It was the first alternative investment manager to go public back in 2007; its asset base has more than doubled from its pre-IPO stages; it invests its private equity pool in distressed real estate debt, senior living facilities, and railroad companies; and it was recently acquired by SoftBank for $3.3 billion.
The firm is Fortress Investment Group, and for the past two decades, the firm as acted as a conduit of finance, allocating capital through buy, and sell-side acquisitions. The multi-billion dollar purchase was initiated by Masayoshi Son- principal of the SoftBank Group Corporation, and Rajeev Misra- derivatives expert, and investment strategist for SoftBank.
Son, and SoftBank set their sights on Fortress Investment Group after deciding to pool its massive cash reserves into an investment fund for its telecommunication based projects. After briefly working with key decision makers at Fortress, namely Peter Geiger, and Wesley Edens, Rajeev Misra continued his relationship with the team as they sought a buyout.
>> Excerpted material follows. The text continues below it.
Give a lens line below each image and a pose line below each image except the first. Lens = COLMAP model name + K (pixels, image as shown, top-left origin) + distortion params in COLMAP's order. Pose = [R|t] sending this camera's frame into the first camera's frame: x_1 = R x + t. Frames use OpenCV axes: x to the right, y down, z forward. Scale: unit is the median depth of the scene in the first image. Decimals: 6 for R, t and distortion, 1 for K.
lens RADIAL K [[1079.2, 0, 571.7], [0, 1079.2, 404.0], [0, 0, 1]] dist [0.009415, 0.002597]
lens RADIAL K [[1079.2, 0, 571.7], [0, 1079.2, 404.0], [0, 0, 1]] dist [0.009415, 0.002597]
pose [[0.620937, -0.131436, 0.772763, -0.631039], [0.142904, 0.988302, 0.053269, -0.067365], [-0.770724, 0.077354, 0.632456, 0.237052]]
The deal was a match made in heaven, as both parties heralded the other positively. Peter Briger Jr., and Wesley Edens for my believe in SoftBank’s trajectory and intent with Fortress Investment Group. Both are optimistic in regards to Son’s leadership of SoftBank, and have faith in who they call a “visionary leader”.
Son echoed this sentiment. He applauded the firm’s broad industry expertise, track record, and level of leadership conducted on behalf of investors.
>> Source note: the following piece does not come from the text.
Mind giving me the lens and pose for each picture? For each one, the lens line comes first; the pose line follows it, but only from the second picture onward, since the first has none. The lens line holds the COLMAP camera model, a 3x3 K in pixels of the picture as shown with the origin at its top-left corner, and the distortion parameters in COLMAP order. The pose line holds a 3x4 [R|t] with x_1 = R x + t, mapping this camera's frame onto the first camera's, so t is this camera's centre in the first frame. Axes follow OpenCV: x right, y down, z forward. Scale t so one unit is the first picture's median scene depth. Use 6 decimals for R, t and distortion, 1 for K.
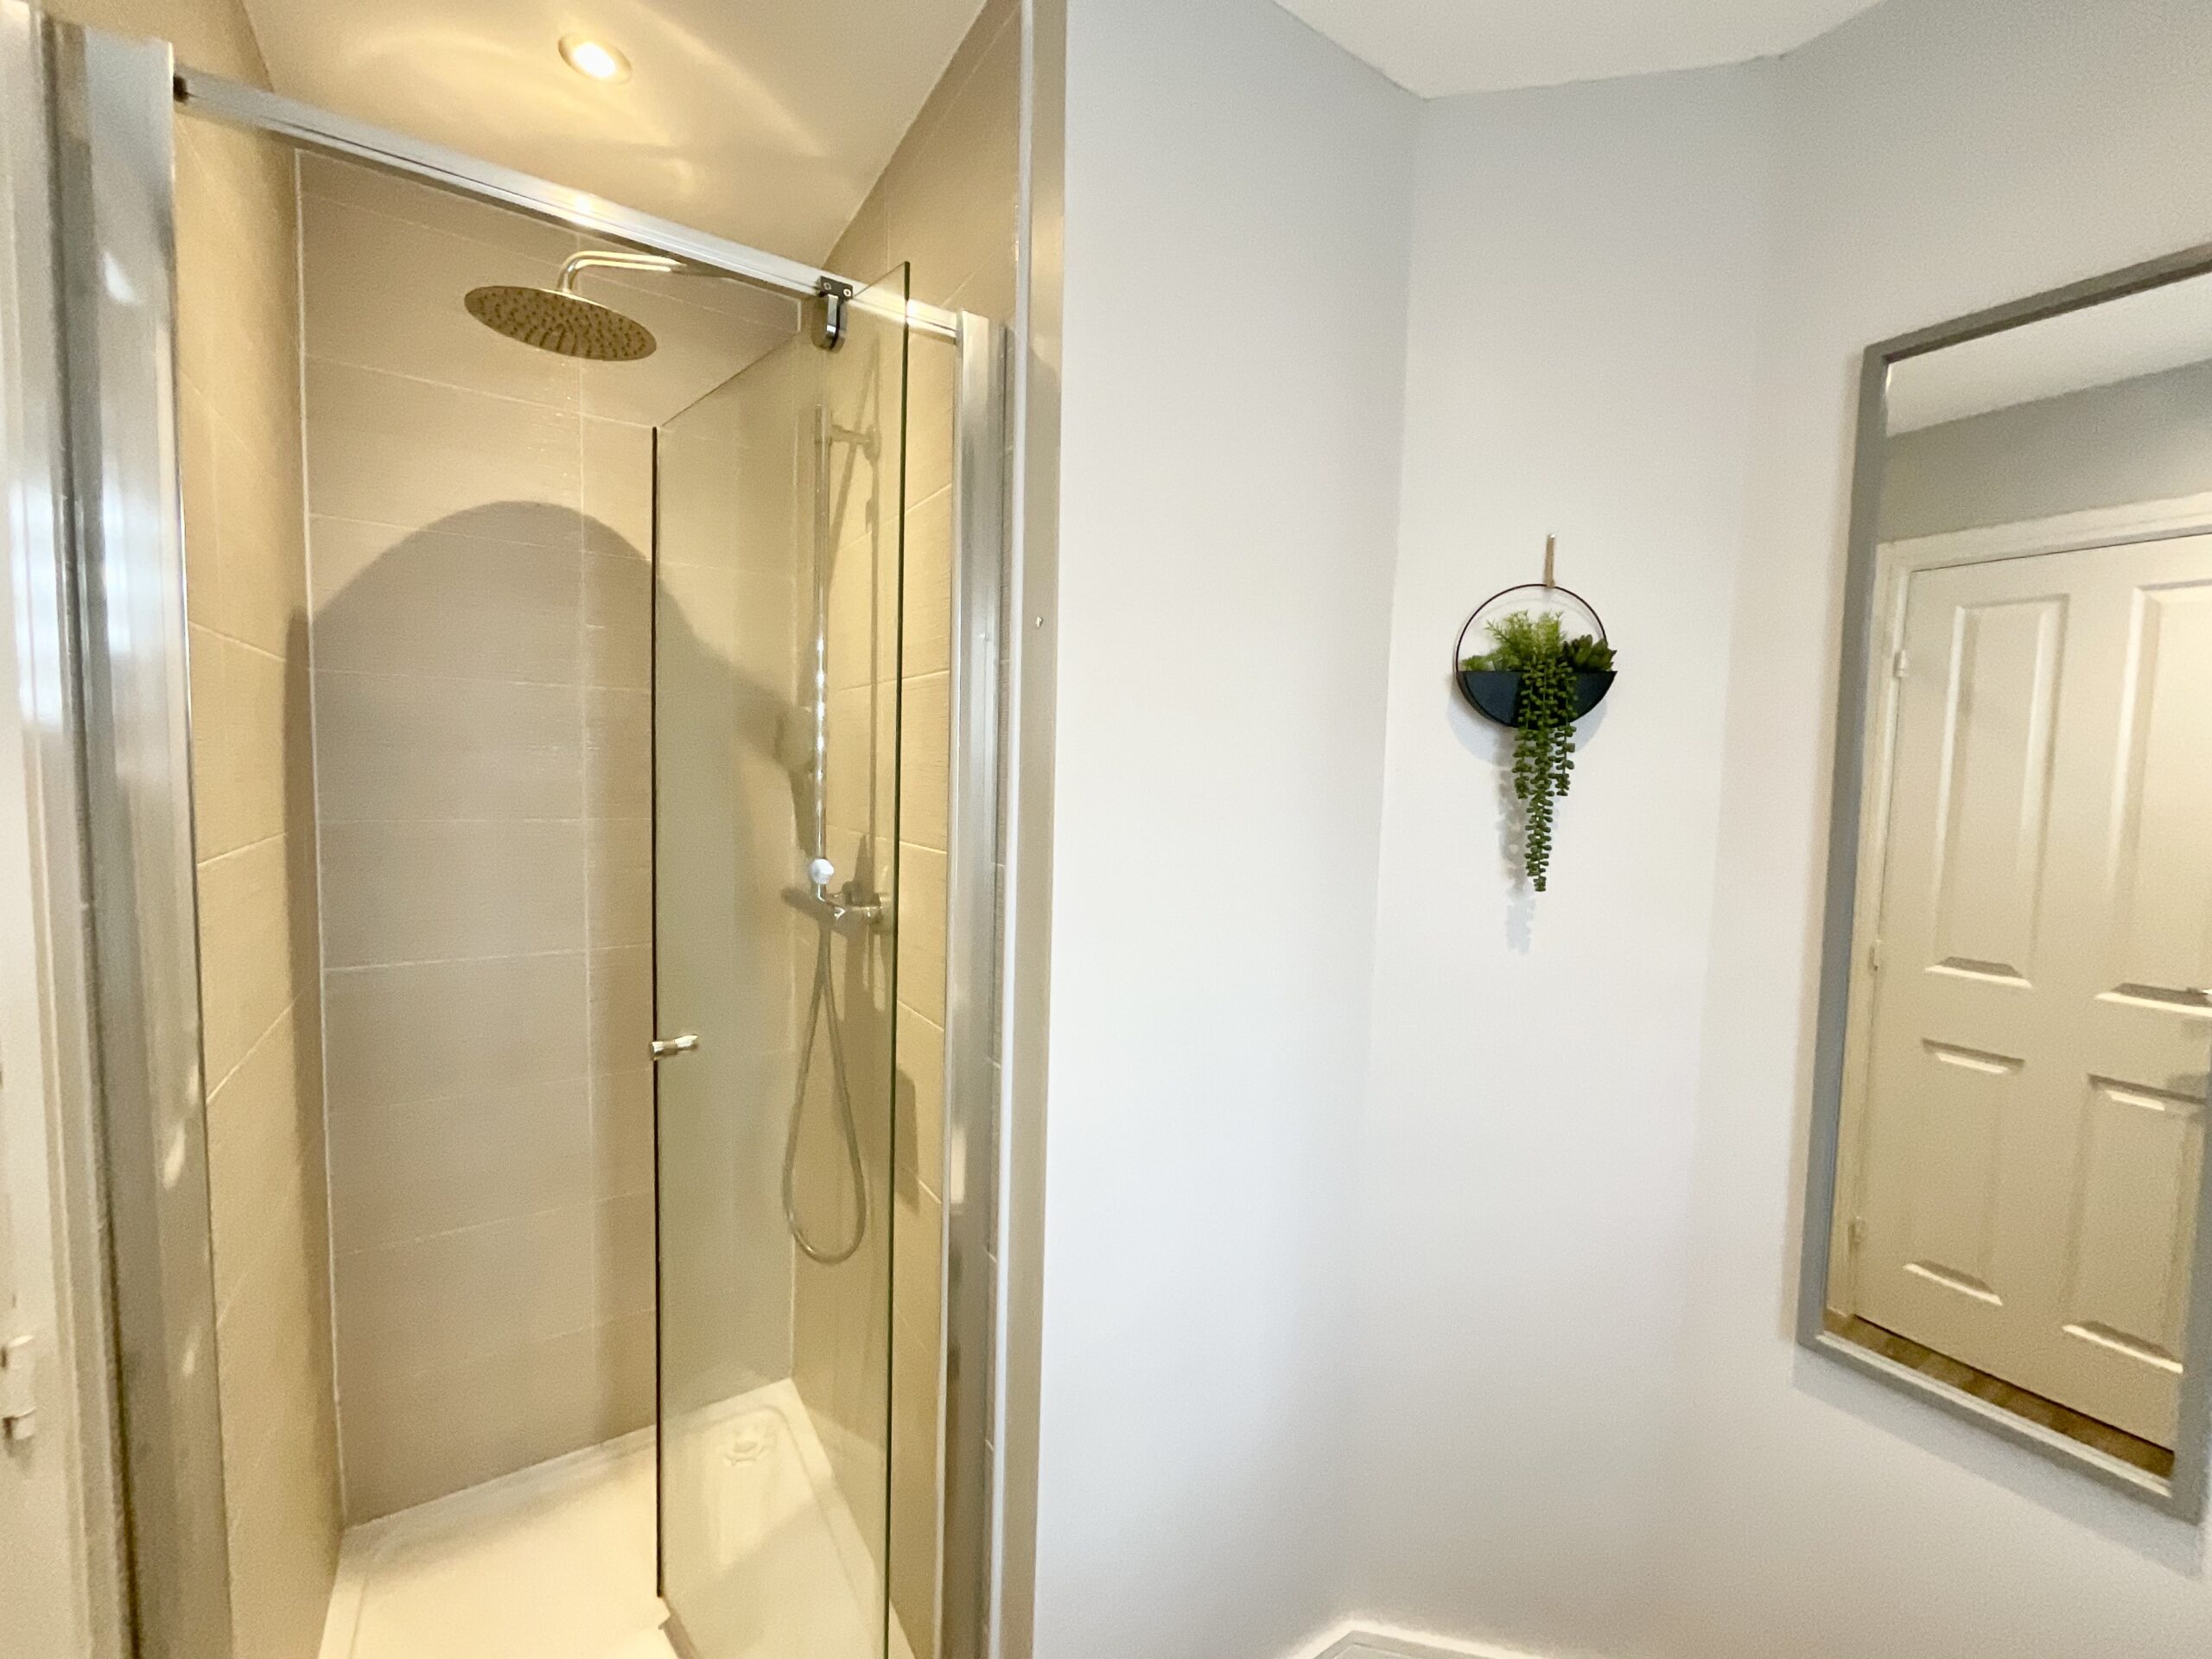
lens RADIAL K [[897.7, 0, 1103.1], [0, 897.7, 835.8], [0, 0, 1]] dist [-0.001503, -0.001113]
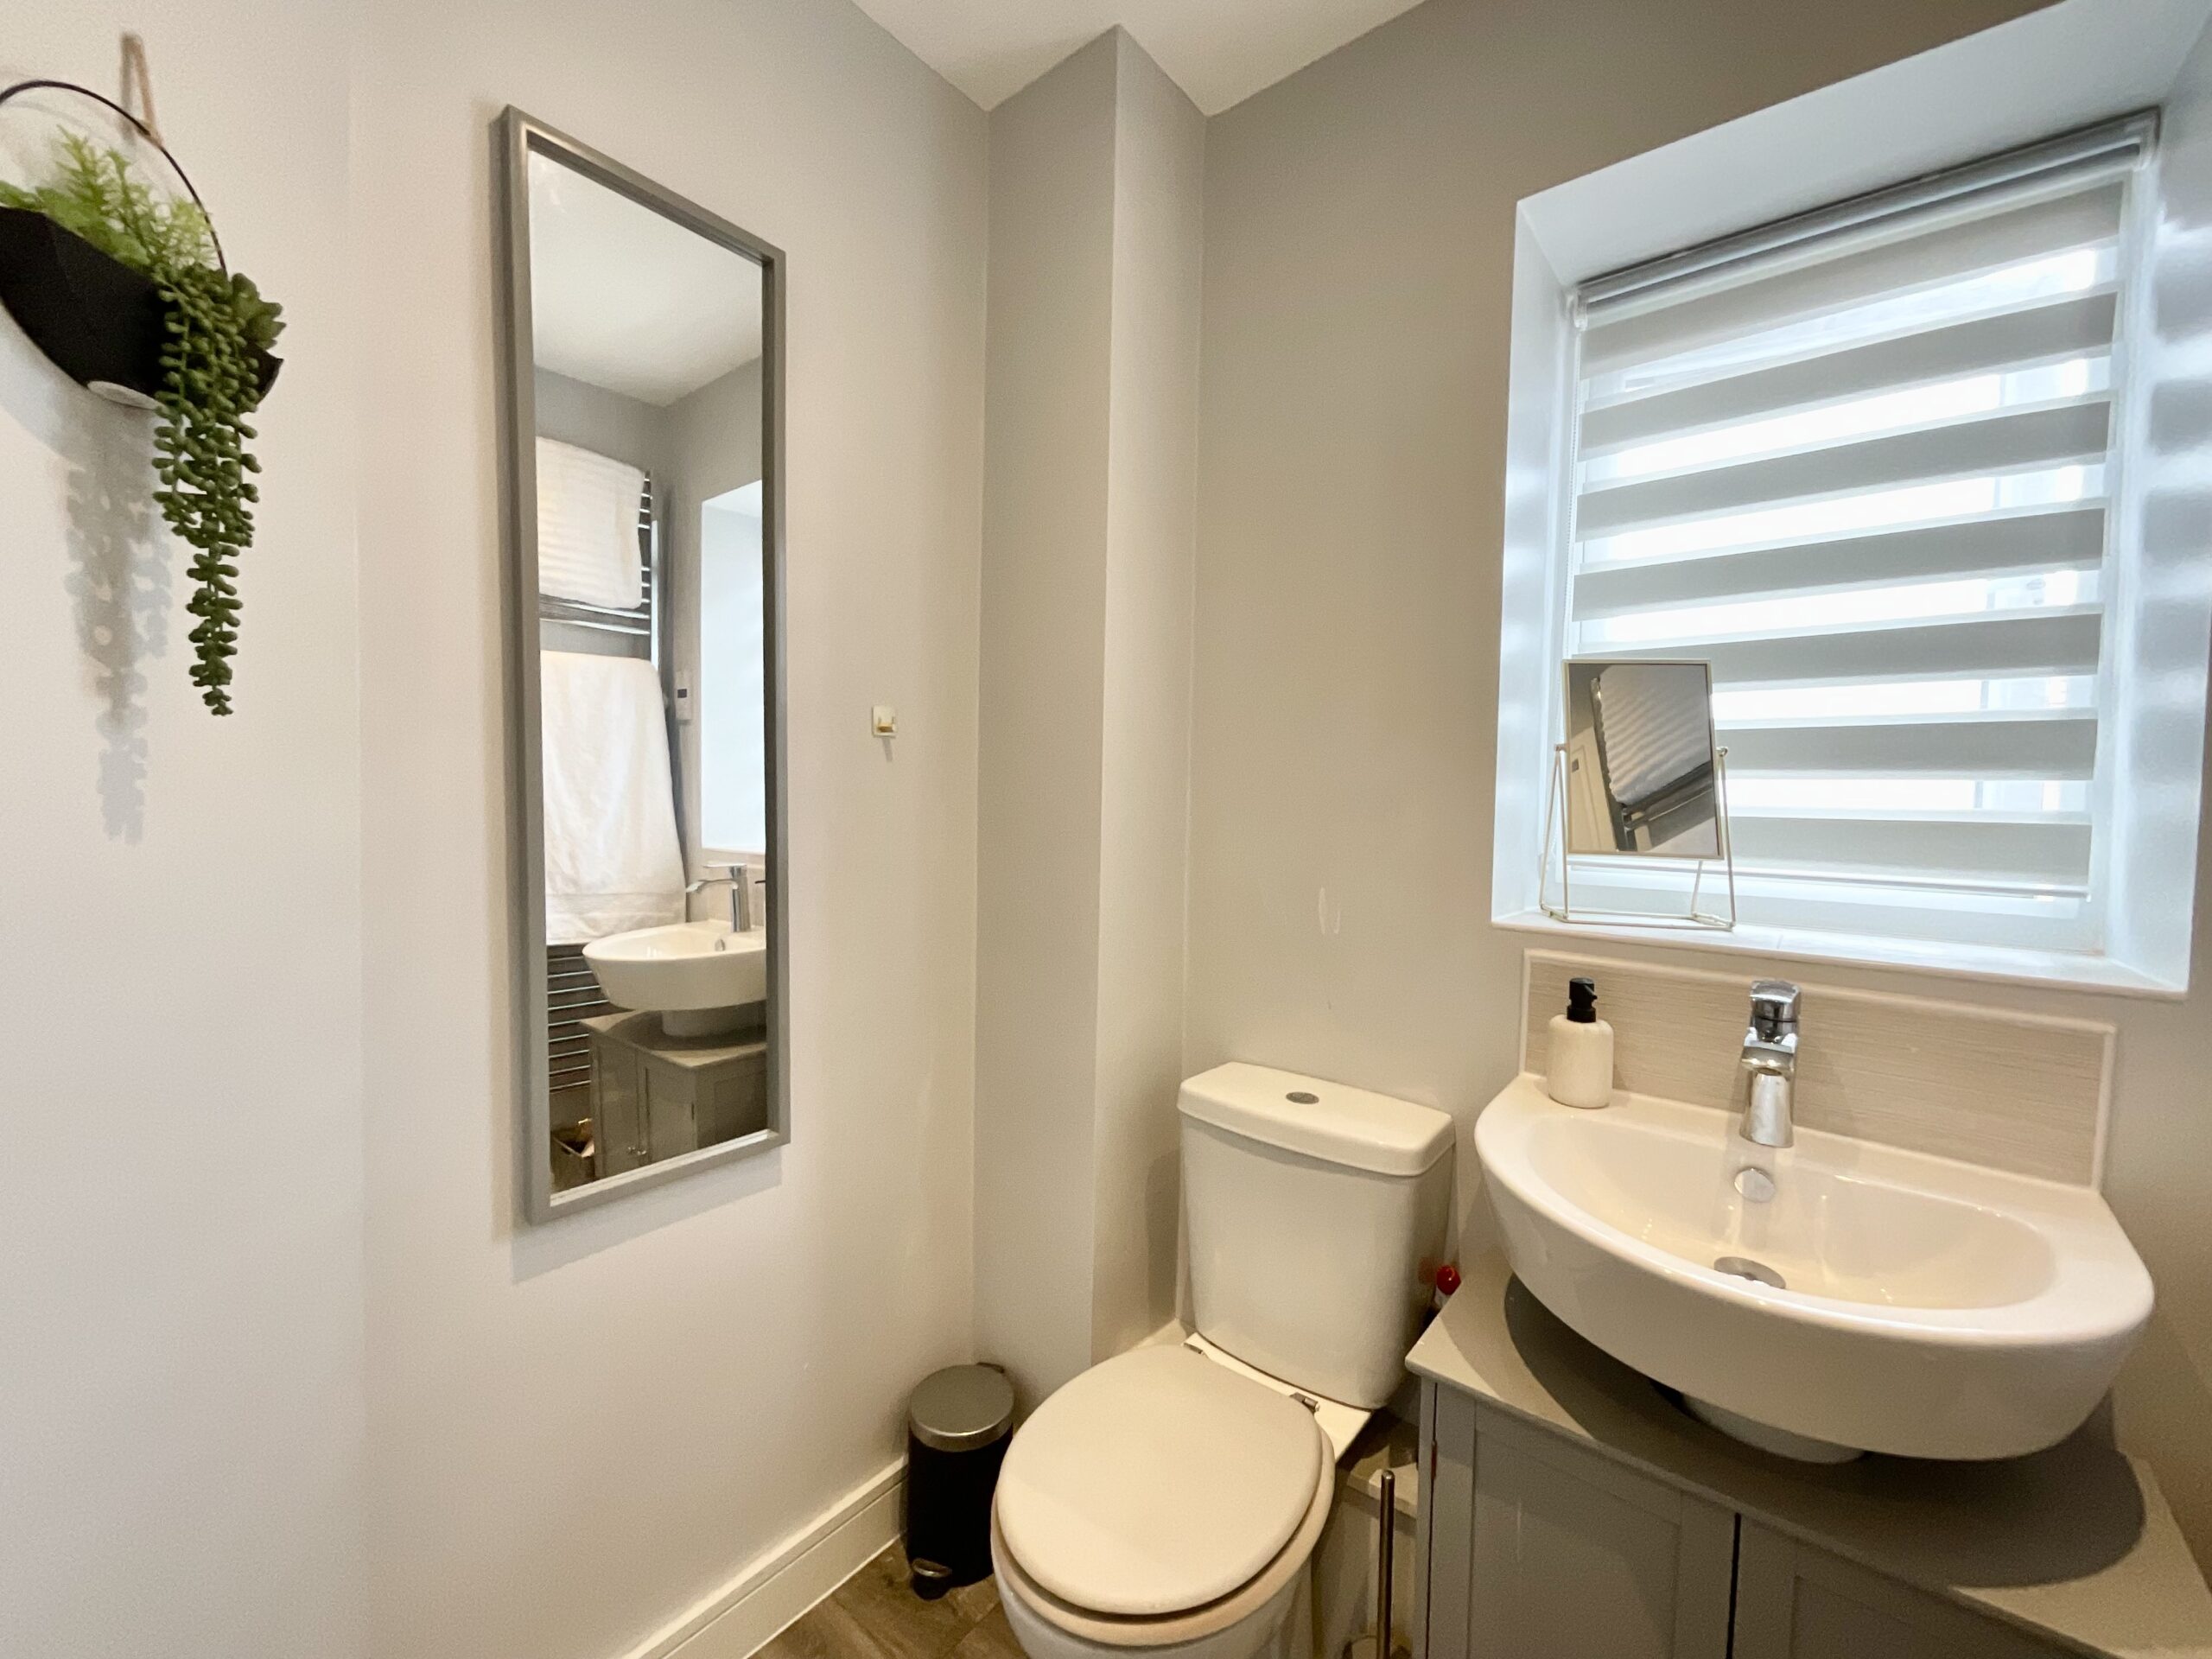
lens RADIAL K [[897.7, 0, 1102.9], [0, 897.7, 836.8], [0, 0, 1]] dist [-0.001503, -0.001113]
pose [[-0.306186, -0.083247, 0.948325, -0.198118], [0.027260, 0.994994, 0.096145, 0.093460], [-0.951581, 0.055289, -0.302384, 0.624477]]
By its 2007 initial public offering, Fortress Investment Group had approx. $29 billion in capital assets through institutional investments such as pension funds. The firm controlled $17 billion in private equity, $9 billion in hedge funds, and in real estate- $3 billion. Initial stocks made a remarkable debut of $35 a share.
From the time when Fortress burst into public markets, the firm has been impactful in alternative investment management.